The postseason has arrived. Though it’s been less than eight months since the last running of the Pac-12 championships, the culmination of this past summer’s mileage and the Bears’ racing this fall carry as much gravitas as does any other year.
On Friday, Cal cross country will lace up its flats in Salt Lake City, Utah to take on the conference championships. While it would be a real David and Goliath story to see the blue and gold challenge for the Pac-12 title or even a podium finish, this moment should endow the Bears’ many underclassmen with crucial collegiate postseason experience and serve as a chance for returners to build on past performances.
The Pac-12 is arguably the NCAA’s most competitive conference — in fact, many would see this as a point beyond contention. Four of the nation’s top-30 men’s programs (No. 3 Colorado, No. 4 Stanford, No. 12 Oregon and No. 26 Washington) and four of the top-30 women’s programs (No. 4 Colorado, No. 8 Utah, No. 18 Washington and No. 23 Stanford) reside within the Pac-12.
Stanford, Oregon and Colorado have combined to win nine of the past 20 NCAA cross country titles on the men’s side, while those three programs plus Washington have captured the same number of national titles in as many years on the women’s side. Suffice to say, the Pac-12 is not a friendly conference to be a member of.
Perhaps unsurprisingly, many of the top individual runners in the country also inhabit the Pac-12. It’s conservative to wager that Oregon’s Cooper Teare will finish among the top five when the national championships come around. Colorado’s Eduardo Herrera will also be in the mix when it comes time to perform on the sport’s biggest stage, as will Stanford’s Charles Hicks and Cole Sprout.

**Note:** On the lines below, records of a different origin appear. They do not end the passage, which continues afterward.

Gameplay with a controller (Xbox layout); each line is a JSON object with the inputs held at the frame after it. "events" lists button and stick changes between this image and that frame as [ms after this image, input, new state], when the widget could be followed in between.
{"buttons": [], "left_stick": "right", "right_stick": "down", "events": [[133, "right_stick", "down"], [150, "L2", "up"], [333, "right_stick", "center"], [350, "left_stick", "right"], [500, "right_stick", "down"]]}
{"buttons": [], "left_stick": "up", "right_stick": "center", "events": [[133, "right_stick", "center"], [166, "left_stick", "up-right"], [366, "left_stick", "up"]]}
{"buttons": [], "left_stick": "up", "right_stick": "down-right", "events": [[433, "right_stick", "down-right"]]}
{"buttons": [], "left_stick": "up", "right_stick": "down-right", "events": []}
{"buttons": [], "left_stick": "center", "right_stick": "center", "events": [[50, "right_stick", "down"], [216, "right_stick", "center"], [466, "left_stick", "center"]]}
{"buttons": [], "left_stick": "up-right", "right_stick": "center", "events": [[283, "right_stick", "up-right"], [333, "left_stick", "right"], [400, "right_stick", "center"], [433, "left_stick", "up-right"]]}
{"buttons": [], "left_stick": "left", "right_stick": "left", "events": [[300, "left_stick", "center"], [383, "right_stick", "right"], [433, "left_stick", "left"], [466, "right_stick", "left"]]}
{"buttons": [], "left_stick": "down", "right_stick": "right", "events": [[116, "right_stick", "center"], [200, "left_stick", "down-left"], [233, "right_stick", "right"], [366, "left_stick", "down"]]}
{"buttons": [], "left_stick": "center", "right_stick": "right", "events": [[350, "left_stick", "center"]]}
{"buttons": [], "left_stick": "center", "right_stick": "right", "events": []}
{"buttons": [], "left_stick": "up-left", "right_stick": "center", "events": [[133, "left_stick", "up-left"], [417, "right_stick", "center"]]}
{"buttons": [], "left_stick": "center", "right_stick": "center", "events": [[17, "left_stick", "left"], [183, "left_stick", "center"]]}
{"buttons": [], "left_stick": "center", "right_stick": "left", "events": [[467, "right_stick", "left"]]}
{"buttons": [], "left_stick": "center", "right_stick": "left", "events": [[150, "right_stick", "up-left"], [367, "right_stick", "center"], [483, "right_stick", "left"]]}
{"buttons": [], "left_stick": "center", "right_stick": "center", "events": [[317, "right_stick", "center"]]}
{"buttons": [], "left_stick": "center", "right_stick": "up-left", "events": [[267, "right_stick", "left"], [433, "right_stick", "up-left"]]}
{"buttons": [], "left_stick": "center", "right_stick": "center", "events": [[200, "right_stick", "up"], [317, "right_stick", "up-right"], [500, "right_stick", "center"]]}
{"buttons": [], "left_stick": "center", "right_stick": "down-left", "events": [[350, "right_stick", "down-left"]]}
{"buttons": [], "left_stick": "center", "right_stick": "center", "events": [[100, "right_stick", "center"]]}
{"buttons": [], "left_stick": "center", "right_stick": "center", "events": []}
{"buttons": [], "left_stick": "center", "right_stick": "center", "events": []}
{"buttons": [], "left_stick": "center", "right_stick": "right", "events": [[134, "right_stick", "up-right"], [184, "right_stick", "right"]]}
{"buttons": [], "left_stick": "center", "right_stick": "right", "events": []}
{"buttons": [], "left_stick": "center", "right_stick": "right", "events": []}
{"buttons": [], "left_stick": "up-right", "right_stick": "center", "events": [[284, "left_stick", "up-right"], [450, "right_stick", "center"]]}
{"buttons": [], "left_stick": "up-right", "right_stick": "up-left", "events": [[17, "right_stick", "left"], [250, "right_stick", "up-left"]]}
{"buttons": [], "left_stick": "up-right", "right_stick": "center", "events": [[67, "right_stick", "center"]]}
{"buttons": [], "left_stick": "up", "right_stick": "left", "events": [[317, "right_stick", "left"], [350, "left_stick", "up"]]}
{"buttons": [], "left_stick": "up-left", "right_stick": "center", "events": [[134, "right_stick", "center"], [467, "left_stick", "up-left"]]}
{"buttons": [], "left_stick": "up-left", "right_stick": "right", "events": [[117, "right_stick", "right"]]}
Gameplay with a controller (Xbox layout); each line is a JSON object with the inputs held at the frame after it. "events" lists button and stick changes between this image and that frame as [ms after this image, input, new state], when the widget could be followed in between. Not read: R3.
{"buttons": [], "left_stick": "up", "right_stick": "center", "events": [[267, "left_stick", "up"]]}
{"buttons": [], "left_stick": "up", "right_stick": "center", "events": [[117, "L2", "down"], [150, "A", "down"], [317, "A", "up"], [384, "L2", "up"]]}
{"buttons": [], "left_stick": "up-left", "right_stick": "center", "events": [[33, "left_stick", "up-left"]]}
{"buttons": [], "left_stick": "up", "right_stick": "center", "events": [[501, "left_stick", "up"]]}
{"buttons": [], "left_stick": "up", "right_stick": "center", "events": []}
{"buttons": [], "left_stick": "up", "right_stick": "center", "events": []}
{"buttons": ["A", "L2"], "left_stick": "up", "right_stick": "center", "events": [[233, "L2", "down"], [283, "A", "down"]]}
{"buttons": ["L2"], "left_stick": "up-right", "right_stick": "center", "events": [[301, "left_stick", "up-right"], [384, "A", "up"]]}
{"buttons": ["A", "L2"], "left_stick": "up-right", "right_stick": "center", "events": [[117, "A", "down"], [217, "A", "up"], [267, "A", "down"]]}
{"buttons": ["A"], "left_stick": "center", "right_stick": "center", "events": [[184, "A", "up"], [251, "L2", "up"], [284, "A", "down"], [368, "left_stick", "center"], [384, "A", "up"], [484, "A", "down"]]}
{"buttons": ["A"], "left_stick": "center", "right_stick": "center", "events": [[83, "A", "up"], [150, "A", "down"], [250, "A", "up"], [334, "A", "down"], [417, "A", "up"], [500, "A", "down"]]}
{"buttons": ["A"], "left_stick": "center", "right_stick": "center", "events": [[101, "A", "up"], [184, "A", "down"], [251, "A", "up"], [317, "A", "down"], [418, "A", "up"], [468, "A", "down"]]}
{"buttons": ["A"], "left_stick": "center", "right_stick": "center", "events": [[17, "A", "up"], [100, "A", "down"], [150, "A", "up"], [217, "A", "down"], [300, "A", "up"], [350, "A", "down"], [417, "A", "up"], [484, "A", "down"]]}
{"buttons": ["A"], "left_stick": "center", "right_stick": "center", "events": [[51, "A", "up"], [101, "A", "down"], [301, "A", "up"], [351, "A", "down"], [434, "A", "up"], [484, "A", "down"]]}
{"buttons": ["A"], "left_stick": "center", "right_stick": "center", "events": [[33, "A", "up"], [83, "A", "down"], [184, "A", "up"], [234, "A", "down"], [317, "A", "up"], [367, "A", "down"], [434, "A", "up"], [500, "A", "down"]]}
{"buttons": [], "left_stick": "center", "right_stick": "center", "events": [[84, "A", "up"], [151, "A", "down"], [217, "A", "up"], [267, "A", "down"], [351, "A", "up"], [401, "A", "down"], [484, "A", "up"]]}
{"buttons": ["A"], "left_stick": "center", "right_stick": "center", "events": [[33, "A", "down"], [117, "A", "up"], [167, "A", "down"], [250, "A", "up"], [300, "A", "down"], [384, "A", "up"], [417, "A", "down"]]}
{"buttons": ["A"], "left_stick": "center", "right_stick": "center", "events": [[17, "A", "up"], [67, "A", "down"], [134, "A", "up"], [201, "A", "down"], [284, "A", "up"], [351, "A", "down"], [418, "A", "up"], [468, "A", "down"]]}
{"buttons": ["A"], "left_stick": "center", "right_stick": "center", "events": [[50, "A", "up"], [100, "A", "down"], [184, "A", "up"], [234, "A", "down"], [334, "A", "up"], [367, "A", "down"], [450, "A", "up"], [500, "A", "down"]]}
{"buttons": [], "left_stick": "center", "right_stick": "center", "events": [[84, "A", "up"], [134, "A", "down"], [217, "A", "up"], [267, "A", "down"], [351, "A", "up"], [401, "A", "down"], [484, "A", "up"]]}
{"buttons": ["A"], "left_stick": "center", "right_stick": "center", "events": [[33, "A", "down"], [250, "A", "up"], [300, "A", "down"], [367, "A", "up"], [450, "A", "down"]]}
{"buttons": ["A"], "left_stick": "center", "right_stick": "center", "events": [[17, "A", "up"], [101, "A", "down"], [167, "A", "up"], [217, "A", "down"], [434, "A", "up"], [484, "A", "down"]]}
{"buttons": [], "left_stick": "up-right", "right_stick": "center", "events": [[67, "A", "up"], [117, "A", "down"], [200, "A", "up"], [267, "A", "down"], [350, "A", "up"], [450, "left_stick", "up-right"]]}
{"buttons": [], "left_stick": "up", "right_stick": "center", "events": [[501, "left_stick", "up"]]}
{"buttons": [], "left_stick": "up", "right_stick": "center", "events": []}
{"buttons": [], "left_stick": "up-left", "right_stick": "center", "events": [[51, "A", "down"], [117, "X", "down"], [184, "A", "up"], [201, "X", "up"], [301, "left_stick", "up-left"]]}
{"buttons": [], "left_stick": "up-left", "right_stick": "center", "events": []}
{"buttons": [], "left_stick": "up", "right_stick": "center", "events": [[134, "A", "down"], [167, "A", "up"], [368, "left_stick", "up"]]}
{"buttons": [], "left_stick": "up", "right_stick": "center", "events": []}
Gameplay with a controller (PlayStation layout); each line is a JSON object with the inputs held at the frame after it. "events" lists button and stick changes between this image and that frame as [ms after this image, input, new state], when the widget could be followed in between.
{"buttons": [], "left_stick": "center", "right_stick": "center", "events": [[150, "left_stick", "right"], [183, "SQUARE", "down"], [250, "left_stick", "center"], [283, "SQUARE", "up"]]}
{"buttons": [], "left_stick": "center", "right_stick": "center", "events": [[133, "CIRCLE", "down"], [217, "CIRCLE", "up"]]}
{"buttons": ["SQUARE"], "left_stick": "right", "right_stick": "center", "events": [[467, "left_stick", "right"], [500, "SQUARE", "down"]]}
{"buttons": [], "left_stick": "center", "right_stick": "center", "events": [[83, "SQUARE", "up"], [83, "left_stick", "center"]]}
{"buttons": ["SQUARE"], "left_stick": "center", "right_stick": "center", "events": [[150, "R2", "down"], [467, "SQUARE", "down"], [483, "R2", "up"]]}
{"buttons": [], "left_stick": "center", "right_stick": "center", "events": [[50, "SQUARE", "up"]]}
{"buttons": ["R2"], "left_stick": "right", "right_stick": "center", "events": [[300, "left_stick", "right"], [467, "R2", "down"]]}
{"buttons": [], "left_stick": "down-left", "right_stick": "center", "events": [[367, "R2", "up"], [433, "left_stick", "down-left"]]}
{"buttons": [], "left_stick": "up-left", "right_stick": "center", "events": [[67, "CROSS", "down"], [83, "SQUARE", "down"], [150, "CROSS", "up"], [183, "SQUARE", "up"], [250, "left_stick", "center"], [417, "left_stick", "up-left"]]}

Although the chances that the Pac-12’s team and individual winners will be donning blue and gold are slim to none, the conference championships present opportunities for Cal. This will be the first time that many on the Bears’ young roster get to experience postseason at the collegiate level, and veterans of the team will have the chance to improve on their showings at the so-called “2020” Pac-12 championships that took place in March 2021.
Senior Colin FitzGerald, who served as Cal’s top finisher at the 2019 installment of the Pac-12 championships, will look to impress again. After taking 50th place overall, FitzGerald will once more look to lead the pack in his first appearance at conference championships in two years.
The Bears will also look to sophomores Carrick Denker and Garrett MacQuiddy for a boost. They were the blue and gold’s two highest finishers at their most recent meet when Cal flew out to Tallahassee for Pre-Nationals. The two underclassmen were unfazed in taking the reins at a meet featuring fierce national competition and will be ready to do the same at Pac-12s, should the opportunity present itself.
On the women’s side, meanwhile, seniors Mina Anglero, Meredith Corda and Jessica Nye seek to build on their performances at the COVID-19-delayed Pac-12 championships that took place in March. The trio placed 49th, 63rd and 69th, respectively, helping Cal to a seventh-place finish.
Like the men’s team, the women will be looking to a pair of sophomores for significant contributions. Piper Wilson and Claire Yerby, who have emerged as reliable scorers this year, will be taking part in their first Pac-12 championships.
The Bears can’t be expected to lead a pack as ferocious as the one that awaits them at Pac-12 championships this weekend, but this postseason will be an invaluable source of experience for underclassmen — who have already shown great potential this season — and an opportunity for seniors such as FitzGerald, Anglero, Corda and Nye to make a statement at the conference level one last time.